* Task to carry out:
The lines to extract run from the first line of the material below to the line containing "index pip: (240, 192)", both included; leave the pictures behind.

□ □ □

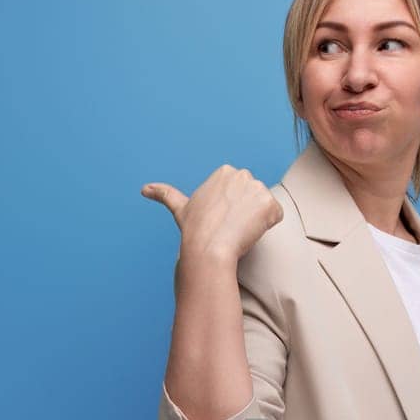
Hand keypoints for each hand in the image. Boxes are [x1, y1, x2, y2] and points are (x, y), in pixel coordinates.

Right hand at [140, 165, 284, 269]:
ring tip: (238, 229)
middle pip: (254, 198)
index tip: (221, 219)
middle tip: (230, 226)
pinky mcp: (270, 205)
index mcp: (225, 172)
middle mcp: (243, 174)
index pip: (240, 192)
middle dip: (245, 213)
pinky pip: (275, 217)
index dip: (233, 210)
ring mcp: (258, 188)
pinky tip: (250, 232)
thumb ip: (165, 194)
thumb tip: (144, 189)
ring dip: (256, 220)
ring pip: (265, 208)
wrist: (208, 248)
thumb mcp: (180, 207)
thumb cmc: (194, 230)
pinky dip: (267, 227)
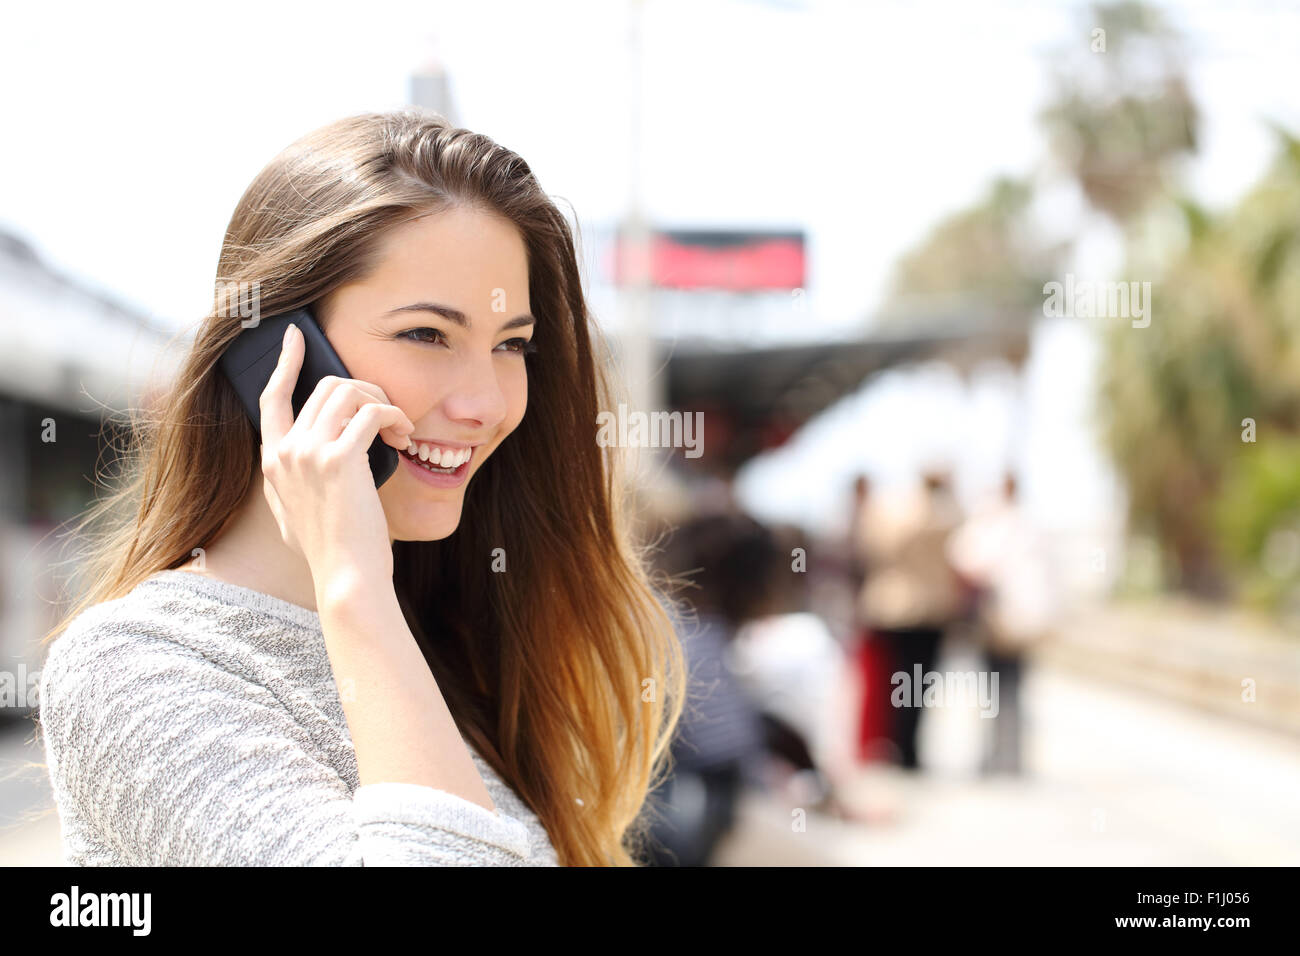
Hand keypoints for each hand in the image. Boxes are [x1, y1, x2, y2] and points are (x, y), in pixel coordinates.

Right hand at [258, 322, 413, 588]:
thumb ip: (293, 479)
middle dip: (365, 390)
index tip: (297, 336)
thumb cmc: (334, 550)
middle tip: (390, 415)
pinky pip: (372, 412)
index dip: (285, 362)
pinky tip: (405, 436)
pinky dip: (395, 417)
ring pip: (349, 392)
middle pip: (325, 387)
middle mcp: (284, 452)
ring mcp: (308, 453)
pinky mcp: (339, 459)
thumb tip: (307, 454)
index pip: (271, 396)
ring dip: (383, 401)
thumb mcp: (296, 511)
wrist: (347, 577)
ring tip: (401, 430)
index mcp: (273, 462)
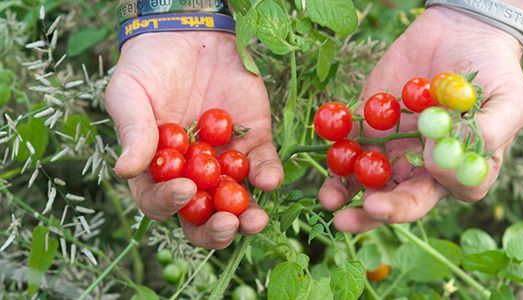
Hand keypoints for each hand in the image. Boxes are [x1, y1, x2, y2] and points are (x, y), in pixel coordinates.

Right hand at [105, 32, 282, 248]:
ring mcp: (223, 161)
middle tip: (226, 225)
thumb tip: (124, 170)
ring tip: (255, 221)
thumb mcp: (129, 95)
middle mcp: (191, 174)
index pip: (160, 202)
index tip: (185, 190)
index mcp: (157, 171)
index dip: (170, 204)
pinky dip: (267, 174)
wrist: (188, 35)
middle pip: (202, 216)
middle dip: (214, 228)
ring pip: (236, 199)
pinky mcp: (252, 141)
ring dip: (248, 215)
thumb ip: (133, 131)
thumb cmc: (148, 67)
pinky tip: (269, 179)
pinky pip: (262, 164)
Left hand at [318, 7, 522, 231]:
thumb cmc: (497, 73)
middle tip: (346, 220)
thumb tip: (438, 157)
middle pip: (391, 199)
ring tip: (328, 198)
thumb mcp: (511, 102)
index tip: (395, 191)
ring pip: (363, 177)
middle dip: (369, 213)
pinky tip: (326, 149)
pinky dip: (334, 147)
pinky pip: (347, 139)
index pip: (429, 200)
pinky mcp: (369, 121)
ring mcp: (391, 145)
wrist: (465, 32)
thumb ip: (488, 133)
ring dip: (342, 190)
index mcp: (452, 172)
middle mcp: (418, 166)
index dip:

□ □ □

* Written solution:
Hand keypoints for each hand in the image. Boxes are [x1, y1, x2, y2] and points are (x, y), in pixel coordinates.

Right hand at [140, 165, 284, 269]:
ring tip: (238, 229)
middle pip: (254, 198)
index tip: (221, 219)
middle tip: (230, 226)
pinky mcp: (270, 205)
index mcp: (225, 172)
middle mcp: (243, 174)
index pip: (240, 192)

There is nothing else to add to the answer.